“We simply want to prevent the misuse of science to justify war.”
Organization:
Institute for Science and International Security
All too often, emotions and political agendas get in the way of sober, informed decision making, a dangerous combination when the stakes involve war, peace and nuclear weapons. How close is Iran to developing a nuclear weapon? Exactly what was that building in the Syrian desert destroyed by Israeli jets? Is India illegally acquiring materials for its nuclear weapons program?
Physicist David Albright and his team at the Institute for Science and International Security aim to answer those questions, separating fact from hyperbole, by analyzing hard evidence found in satellite imagery, intelligence reports and technical data supplied by their colleagues around the world.

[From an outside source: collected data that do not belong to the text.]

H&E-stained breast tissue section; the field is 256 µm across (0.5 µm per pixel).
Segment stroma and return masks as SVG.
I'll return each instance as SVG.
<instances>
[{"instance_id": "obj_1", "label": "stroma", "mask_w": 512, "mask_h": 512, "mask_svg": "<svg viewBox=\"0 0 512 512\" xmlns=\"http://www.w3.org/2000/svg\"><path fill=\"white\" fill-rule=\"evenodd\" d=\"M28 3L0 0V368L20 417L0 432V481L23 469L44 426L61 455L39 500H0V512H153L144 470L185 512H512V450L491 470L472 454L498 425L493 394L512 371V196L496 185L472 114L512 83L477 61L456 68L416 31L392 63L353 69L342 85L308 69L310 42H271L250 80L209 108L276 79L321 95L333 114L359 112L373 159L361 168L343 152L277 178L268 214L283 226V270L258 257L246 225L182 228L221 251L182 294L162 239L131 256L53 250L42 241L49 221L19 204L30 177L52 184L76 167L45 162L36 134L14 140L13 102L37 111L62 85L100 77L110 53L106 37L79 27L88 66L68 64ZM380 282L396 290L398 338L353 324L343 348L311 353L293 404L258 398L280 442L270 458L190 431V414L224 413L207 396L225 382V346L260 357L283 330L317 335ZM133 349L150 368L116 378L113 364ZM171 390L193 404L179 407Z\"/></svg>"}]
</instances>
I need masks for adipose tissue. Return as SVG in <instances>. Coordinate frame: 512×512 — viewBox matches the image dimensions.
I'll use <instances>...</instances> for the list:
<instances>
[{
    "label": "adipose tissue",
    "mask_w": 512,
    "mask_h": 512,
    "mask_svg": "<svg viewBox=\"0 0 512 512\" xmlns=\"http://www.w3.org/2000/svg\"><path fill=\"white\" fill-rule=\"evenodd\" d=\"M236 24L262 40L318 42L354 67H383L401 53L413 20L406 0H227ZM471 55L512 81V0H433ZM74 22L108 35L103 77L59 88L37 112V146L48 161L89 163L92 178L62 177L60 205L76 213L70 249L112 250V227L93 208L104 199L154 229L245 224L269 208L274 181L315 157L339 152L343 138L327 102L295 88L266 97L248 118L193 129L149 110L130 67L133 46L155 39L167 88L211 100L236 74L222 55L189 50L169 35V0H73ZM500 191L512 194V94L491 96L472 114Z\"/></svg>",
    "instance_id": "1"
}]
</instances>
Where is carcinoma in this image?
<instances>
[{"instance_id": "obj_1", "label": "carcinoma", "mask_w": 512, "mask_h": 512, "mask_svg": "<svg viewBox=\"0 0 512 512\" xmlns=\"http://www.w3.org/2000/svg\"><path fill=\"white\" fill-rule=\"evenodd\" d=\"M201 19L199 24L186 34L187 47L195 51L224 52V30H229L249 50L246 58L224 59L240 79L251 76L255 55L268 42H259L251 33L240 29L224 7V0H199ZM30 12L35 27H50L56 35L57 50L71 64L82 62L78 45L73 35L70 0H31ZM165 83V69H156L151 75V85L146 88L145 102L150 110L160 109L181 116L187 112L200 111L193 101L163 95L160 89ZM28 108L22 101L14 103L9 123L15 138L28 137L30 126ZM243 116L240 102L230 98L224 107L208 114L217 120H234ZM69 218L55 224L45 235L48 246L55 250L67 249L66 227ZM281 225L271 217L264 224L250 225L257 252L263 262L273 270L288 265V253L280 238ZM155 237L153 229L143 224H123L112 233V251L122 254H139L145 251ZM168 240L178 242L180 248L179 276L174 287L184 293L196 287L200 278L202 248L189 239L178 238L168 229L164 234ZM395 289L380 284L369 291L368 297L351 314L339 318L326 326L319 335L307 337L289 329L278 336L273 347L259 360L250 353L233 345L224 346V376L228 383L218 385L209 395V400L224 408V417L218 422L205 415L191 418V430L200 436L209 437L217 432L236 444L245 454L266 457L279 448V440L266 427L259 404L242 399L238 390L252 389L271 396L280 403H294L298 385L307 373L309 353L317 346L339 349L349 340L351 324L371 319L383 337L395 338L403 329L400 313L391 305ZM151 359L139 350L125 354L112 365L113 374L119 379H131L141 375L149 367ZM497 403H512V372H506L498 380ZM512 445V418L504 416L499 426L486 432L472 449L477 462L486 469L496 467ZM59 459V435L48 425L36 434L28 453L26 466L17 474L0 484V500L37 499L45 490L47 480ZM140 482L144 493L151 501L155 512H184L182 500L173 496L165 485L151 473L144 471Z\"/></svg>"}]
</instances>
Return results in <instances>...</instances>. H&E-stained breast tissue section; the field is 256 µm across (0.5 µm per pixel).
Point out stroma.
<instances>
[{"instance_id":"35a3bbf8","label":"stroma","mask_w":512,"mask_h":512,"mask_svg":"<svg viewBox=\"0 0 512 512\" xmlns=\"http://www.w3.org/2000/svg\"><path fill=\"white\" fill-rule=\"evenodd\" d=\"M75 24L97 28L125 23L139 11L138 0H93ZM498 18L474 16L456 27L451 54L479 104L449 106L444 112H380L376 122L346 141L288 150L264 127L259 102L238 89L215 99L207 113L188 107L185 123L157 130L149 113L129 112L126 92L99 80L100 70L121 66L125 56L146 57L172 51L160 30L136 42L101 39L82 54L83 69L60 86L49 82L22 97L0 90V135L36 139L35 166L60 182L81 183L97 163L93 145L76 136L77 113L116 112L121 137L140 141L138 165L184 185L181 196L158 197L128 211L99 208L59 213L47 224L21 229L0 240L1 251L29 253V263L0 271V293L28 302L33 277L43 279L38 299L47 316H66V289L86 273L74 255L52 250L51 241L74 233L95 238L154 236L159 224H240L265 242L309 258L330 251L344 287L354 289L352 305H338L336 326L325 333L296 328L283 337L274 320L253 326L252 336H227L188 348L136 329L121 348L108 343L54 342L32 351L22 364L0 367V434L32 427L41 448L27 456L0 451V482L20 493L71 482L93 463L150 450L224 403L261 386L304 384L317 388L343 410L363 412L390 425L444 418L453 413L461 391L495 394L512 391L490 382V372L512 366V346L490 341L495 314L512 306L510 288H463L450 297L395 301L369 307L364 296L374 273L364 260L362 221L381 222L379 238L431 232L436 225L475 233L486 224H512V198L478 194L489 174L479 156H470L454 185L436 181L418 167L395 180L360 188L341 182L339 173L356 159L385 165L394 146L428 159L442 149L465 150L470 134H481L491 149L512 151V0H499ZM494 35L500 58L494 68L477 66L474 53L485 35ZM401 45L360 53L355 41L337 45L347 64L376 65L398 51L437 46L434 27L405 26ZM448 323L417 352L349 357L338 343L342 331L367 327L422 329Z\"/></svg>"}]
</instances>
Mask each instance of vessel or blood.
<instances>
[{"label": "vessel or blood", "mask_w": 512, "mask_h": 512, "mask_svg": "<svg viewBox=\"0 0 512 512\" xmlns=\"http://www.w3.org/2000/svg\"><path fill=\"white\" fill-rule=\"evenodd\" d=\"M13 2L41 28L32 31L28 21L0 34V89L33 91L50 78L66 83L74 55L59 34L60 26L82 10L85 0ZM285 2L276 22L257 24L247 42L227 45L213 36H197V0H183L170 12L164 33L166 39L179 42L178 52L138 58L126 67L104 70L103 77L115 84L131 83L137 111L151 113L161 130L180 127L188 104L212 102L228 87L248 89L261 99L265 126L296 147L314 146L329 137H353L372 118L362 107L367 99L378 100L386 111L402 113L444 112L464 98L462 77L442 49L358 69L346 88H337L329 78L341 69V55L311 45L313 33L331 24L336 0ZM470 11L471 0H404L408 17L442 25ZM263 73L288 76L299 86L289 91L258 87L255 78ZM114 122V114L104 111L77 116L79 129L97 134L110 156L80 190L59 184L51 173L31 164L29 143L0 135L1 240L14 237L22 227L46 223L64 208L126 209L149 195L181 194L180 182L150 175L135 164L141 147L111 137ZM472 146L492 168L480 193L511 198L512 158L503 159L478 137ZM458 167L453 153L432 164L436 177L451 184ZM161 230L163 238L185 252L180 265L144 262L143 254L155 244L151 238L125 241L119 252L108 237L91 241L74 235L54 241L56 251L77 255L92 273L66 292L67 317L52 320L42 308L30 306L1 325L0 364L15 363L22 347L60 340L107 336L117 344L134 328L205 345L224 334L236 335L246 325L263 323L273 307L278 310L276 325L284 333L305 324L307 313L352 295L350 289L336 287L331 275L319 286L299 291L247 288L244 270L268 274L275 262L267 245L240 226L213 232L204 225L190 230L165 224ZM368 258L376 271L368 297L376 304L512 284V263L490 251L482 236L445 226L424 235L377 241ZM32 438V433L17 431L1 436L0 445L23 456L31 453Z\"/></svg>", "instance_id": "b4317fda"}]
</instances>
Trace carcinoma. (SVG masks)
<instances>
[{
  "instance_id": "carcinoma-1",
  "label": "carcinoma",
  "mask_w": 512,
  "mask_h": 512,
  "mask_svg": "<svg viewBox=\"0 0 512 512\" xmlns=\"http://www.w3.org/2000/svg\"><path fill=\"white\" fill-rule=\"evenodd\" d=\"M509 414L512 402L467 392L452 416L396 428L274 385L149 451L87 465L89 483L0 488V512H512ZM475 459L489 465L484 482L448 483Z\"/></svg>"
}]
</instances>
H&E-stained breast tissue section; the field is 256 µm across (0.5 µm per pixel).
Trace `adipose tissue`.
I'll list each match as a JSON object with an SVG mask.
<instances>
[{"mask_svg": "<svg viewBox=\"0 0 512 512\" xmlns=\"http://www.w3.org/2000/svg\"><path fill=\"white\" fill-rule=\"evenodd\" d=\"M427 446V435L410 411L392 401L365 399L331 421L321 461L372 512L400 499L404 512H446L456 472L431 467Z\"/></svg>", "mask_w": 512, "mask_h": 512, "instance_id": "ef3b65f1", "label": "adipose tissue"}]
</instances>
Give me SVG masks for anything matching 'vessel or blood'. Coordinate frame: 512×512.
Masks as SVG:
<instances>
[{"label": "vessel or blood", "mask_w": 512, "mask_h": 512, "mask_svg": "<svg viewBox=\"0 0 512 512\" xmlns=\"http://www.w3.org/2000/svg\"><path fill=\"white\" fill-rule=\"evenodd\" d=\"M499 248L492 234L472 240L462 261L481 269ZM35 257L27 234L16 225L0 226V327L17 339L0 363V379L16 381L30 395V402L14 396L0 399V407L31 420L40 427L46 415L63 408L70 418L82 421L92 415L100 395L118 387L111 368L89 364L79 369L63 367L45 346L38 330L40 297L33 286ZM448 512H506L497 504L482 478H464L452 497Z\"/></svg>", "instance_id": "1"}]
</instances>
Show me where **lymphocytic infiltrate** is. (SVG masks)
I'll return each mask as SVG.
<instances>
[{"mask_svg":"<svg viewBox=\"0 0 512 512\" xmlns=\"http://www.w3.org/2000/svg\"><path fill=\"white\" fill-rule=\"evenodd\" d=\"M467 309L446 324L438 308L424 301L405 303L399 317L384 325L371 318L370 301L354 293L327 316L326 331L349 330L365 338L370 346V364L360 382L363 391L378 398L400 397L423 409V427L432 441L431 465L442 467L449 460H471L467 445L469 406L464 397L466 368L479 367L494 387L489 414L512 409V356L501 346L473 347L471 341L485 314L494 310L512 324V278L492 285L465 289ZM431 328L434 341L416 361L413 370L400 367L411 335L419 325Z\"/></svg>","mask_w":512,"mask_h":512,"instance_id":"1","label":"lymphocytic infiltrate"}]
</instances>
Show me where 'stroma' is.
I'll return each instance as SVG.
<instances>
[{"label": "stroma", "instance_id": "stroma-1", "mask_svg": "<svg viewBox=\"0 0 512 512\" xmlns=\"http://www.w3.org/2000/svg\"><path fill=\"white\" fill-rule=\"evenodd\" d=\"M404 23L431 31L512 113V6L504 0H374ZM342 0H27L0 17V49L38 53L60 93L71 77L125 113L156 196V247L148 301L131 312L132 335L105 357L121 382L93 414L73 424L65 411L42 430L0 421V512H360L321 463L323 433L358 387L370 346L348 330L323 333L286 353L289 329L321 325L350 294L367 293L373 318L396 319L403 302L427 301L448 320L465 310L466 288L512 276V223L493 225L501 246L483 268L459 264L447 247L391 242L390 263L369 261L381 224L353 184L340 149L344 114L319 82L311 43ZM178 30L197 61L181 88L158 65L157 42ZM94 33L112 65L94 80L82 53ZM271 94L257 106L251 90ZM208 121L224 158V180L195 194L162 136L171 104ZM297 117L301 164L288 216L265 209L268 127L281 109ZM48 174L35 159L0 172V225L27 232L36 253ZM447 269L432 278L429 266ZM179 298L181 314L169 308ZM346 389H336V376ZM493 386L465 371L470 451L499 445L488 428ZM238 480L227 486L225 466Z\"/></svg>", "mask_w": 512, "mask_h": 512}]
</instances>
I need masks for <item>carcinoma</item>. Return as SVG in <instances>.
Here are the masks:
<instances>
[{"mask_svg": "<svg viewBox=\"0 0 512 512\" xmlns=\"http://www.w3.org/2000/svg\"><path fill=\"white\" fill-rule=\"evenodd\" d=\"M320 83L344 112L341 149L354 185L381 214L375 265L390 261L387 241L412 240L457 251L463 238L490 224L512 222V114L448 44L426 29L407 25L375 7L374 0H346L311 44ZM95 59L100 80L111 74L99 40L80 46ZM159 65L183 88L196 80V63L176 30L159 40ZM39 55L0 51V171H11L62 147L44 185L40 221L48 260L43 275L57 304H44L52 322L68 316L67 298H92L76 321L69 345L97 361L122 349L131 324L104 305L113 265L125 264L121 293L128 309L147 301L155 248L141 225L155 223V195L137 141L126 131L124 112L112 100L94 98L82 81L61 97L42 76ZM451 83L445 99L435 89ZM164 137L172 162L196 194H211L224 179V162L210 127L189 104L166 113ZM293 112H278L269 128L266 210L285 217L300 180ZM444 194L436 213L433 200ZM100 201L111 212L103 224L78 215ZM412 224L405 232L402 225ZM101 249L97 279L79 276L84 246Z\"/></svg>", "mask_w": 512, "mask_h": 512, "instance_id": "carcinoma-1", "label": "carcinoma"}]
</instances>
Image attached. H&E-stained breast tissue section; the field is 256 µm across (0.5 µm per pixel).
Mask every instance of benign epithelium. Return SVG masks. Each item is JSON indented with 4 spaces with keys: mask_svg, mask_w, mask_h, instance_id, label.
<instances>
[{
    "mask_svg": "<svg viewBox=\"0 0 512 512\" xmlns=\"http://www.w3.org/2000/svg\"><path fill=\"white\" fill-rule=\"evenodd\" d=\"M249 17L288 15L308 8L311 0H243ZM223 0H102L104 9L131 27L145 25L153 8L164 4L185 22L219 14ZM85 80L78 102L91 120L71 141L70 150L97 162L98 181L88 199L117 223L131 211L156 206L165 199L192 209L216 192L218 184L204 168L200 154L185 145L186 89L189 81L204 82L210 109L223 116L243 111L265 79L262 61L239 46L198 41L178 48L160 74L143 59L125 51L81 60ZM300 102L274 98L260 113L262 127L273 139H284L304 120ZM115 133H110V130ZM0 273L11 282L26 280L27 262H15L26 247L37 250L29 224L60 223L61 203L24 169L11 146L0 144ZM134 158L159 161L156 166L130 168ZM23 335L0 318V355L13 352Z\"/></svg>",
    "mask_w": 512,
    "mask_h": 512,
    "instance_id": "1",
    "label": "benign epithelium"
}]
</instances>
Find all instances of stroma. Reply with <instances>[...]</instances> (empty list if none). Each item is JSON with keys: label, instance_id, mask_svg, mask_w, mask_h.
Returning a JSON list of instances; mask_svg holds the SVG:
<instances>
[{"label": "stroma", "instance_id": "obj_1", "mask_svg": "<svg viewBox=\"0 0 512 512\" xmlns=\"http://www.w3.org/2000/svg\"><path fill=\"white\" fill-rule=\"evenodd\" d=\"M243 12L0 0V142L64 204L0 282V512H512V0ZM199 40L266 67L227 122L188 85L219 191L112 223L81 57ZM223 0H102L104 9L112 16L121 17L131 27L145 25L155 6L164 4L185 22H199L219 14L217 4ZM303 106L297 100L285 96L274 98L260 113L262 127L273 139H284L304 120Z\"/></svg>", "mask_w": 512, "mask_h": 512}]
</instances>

Albright He was instrumental in the debate over the justification for the war in Iraq, providing scientific evidence debunking the Bush Administration’s claims that Saddam Hussein had reconstituted his nuclear weapons program. Albright advised the UN action team inspecting Iraqi nuclear facilities from 1992 until 1997, and was the first non-governmental inspector of the Iraqi nuclear program. In the mid-1980s he worked with fellow physicists in Brazil and Argentina to expose their governments’ secret nuclear weapons programs. His work strongly influenced decisions by both countries to renounce their pursuit of nuclear weapons.
His dogged pursuit of evidence of A. Q. Khan's nuclear smuggling ring pressured the U.S. and Pakistan to face the truth and in the sixteen years Ploughshares Fund has supported ISIS, Albright’s influence and reputation as a straight shooter have grown. Today, with so many proliferation challenges facing the world, from Iran and North Korea to South Asia and terrorist threats, Albright and his team are needed more than ever. What is his agenda? “We simply want to prevent the misuse of science to justify war,” he says.